AETC is currently carrying out national search for a new executive director for APT. In the meantime, Stephens said there would be no “sweeping changes” to APT programming.
Asked if the Barton documentaries would air on APT, Stephens said “No.” He then explained that programming decisions are not the commission’s role. “I mean, we may suggest things to whoever the director is, but that’s really not our role to start ordering things like that,” Stephens said.
Two weeks ago, APT COO Charles Grantham sent an open letter to Alabama Gov. Robert Bentley and copied it to every member of the Alabama Legislature. The letter described an organization that grew and became better under the leadership of Pizatto and Howland. It also said staff morale is at an all-time low since Pizatto and Howland were abruptly fired in June. The letter warns Bentley that he must do something to preserve APT.
“Now a shadow is being cast over APT by its own directors,” Grantham wrote in the letter. He said he was concerned that commission members said they wanted to move in another direction when he thought APT was at the top of its game. “It is my belief that the firings were based solely on ideological differences and personality clashes between Mr. Pizzato and some of the commissioners; Mrs. Howland’s firing was just … well, I just don’t know why.”
“I’ve been here 35 years, and morale of the staff is the lowest it’s ever been,” Grantham told Weld last week when asked about the letter. “We have no confidence in our commissioners. They’re taking us down a road we don’t need to be going.”
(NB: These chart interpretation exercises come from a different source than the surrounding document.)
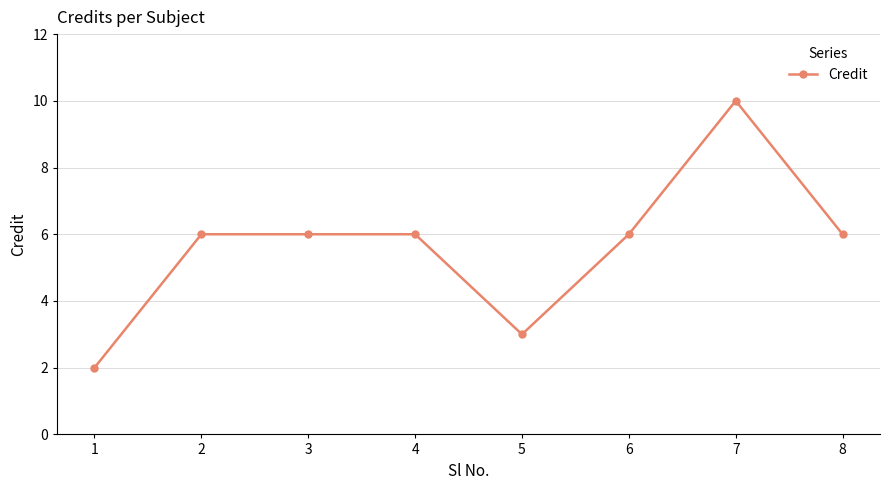

How many categories are shown in the chart?

8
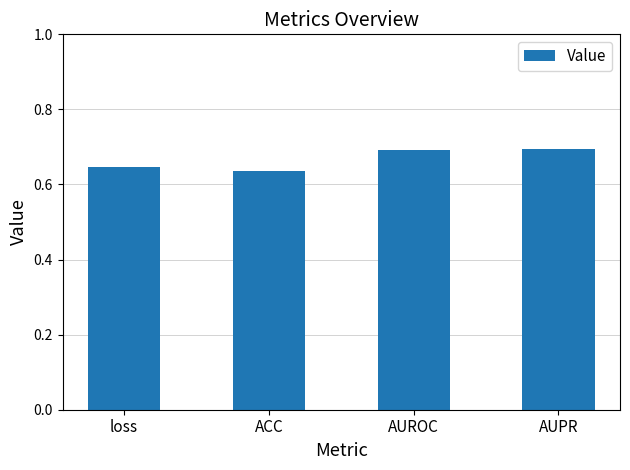

What is the change in value from ACC to AUROC?

+0.1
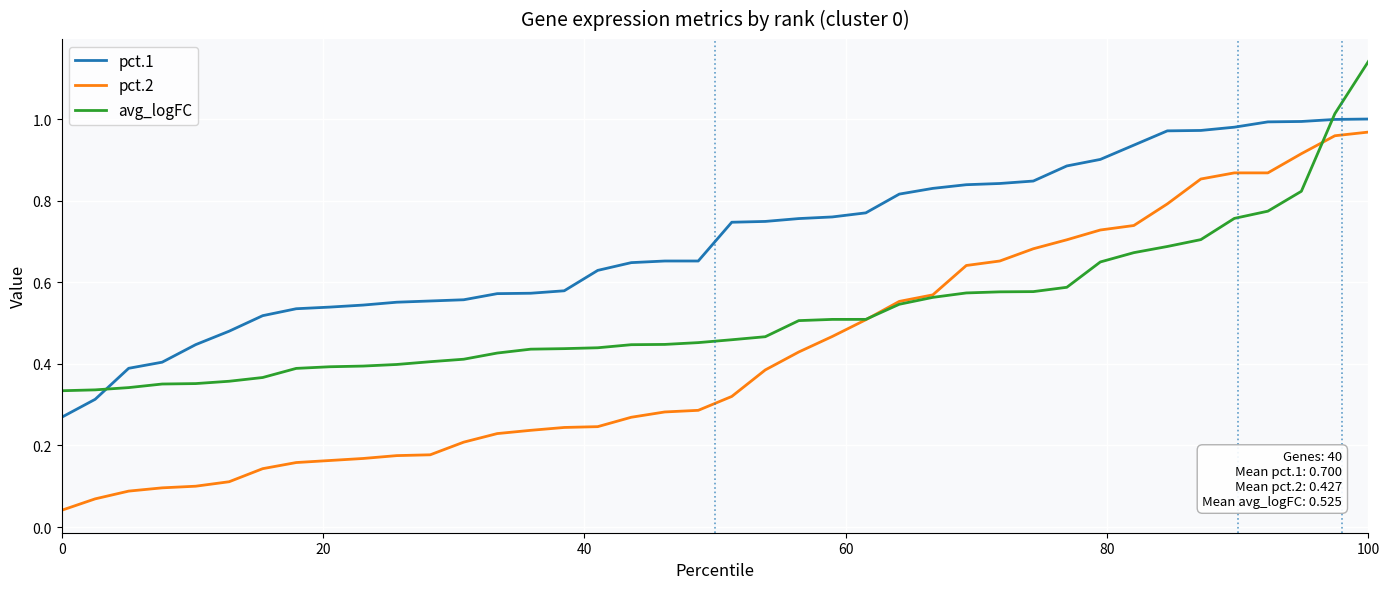

Which series has the largest range (max minus min)?

pct.2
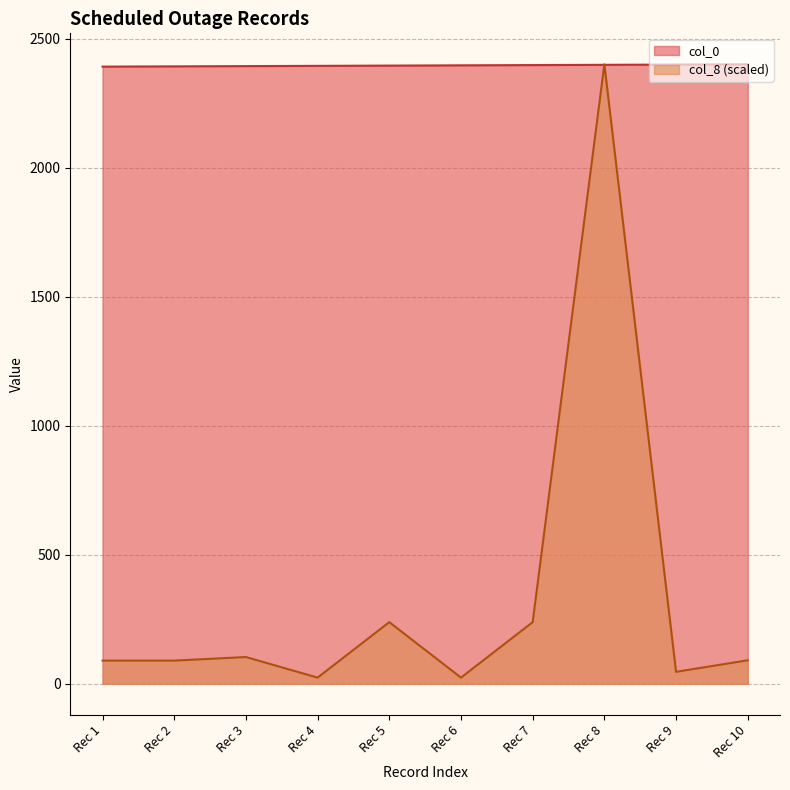

Which series has the largest range (max minus min)?

col_8 (scaled)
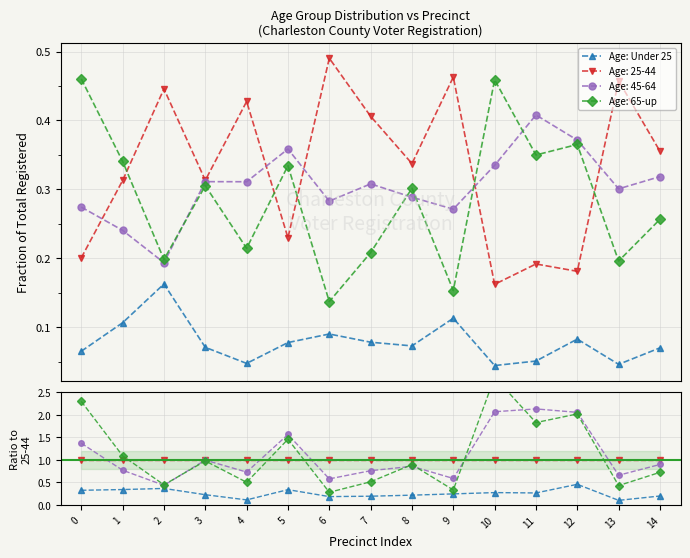

What is the value of the 10th point from the left?

0.2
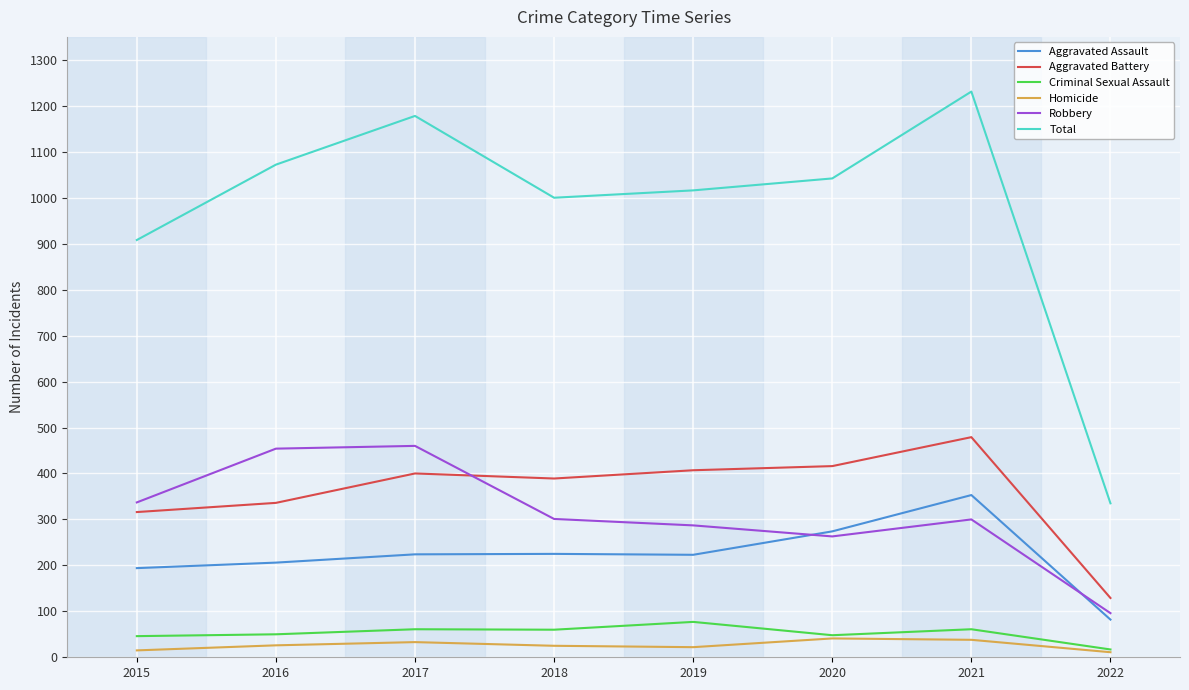

What is the sum of all Robbery values?

2498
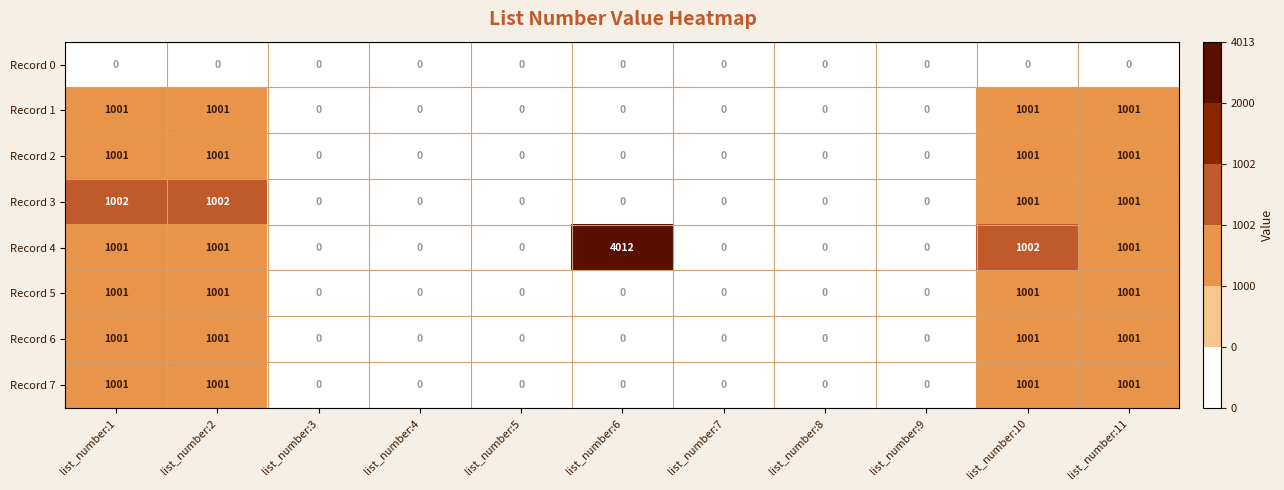

Between list_number:4 and list_number:6, which series saw the biggest shift?

Record 4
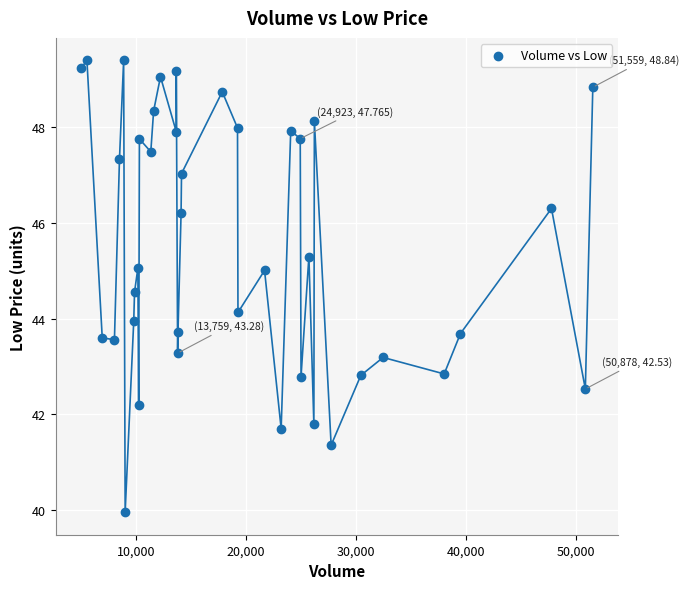

What is the range of Y values (max minus min)?

9.4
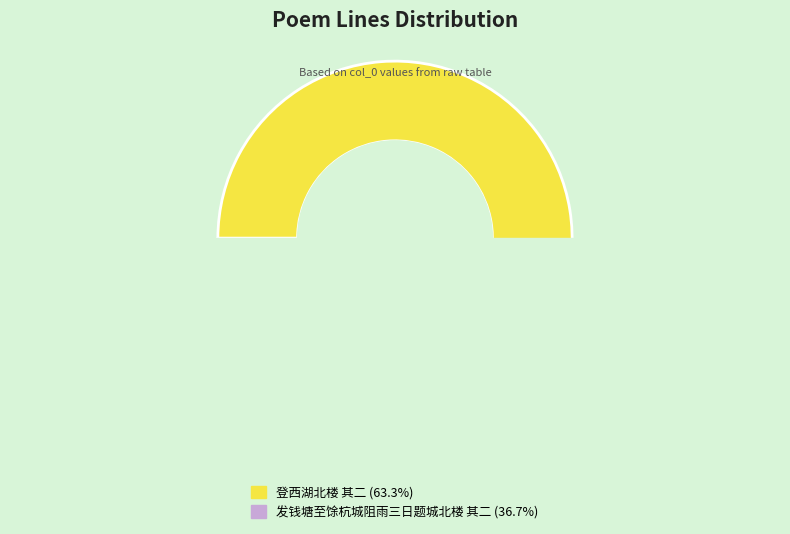

How many segments does this pie chart have?

2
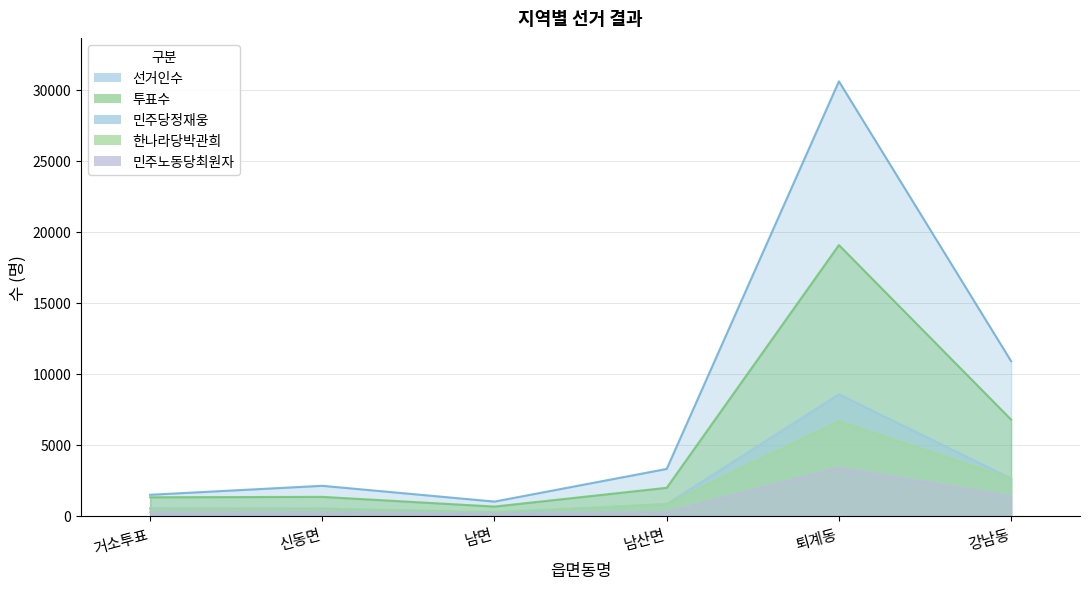

True or false: 선거인수 and 민주노동당최원자 intersect in this chart.

False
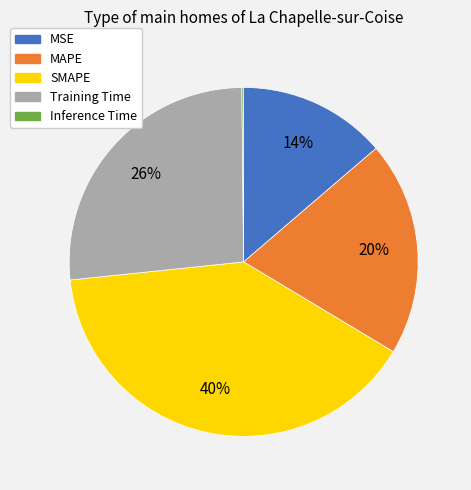

To the nearest percent, what is the combined percentage of MSE and MAPE?

34%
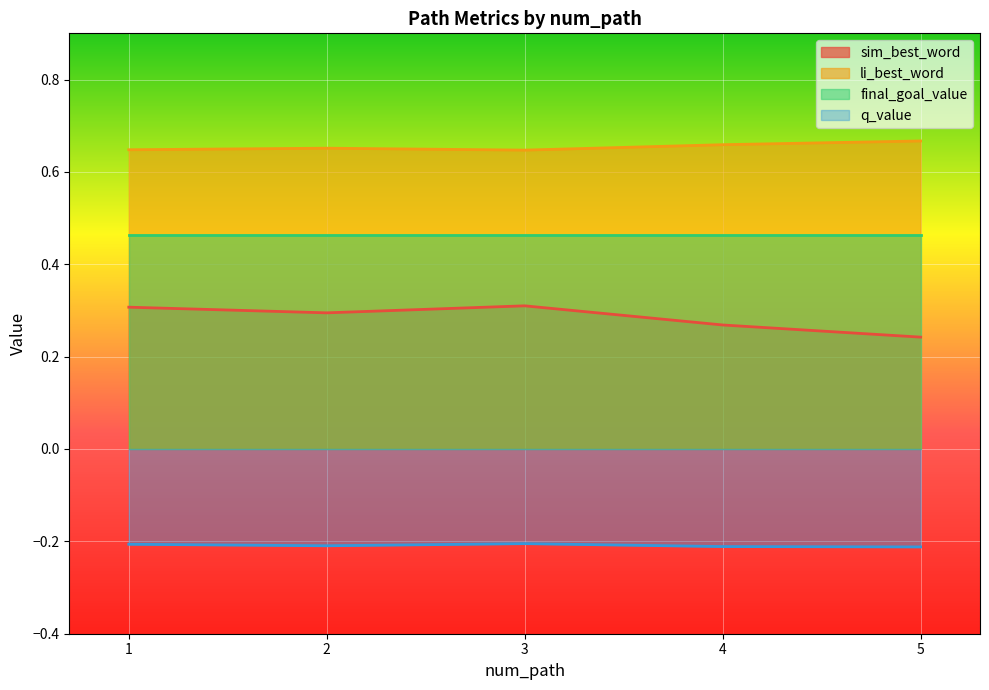

What is the sum of the q_value values at 1 and 3?

-0.4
“We’re five weeks after the firing, and we still don’t know the direction that we need to be going in or what we need to be doing.”
Grantham was especially puzzled by the firing of Howland. He said that AETC goes through two required annual audits by state agencies and another yearly independent audit.
“And there’s never been a finding. Not the first finding [of wrongdoing],” Grantham told Weld last week. “Normally when you let the CFO go that implies that there’s some financial wrongdoing, but there was no financial wrongdoing.”
Howland has been re-hired on a temporary basis to prepare APT’s 2013 budget.
Grantham said the firing of Pizzato “doesn’t seem right to me — the manner in which it was handled.” He said Pizatto was made to empty out his desk and was escorted out of the building. “That’s real demeaning,” Grantham told Weld.
When Weld reached Grantham by phone last week, he said he had not received any response to his July 19 letter. When asked at Tuesday’s meeting if he had received any response, he said no, then quickly said he was told not to speak to press.
“I have been advised by Commission President Ferris Stephens that I cannot utilize my First Amendment rights and speak to the media,” Grantham said.
Stephens said Tuesday that he had been designated as the sole spokesperson to the media. He also said that many state agencies designate a media spokesperson.
“Well, that’s the rule is that you’re not supposed to talk to the media,” Stephens said when pressed on whether he told Grantham not to speak to the press.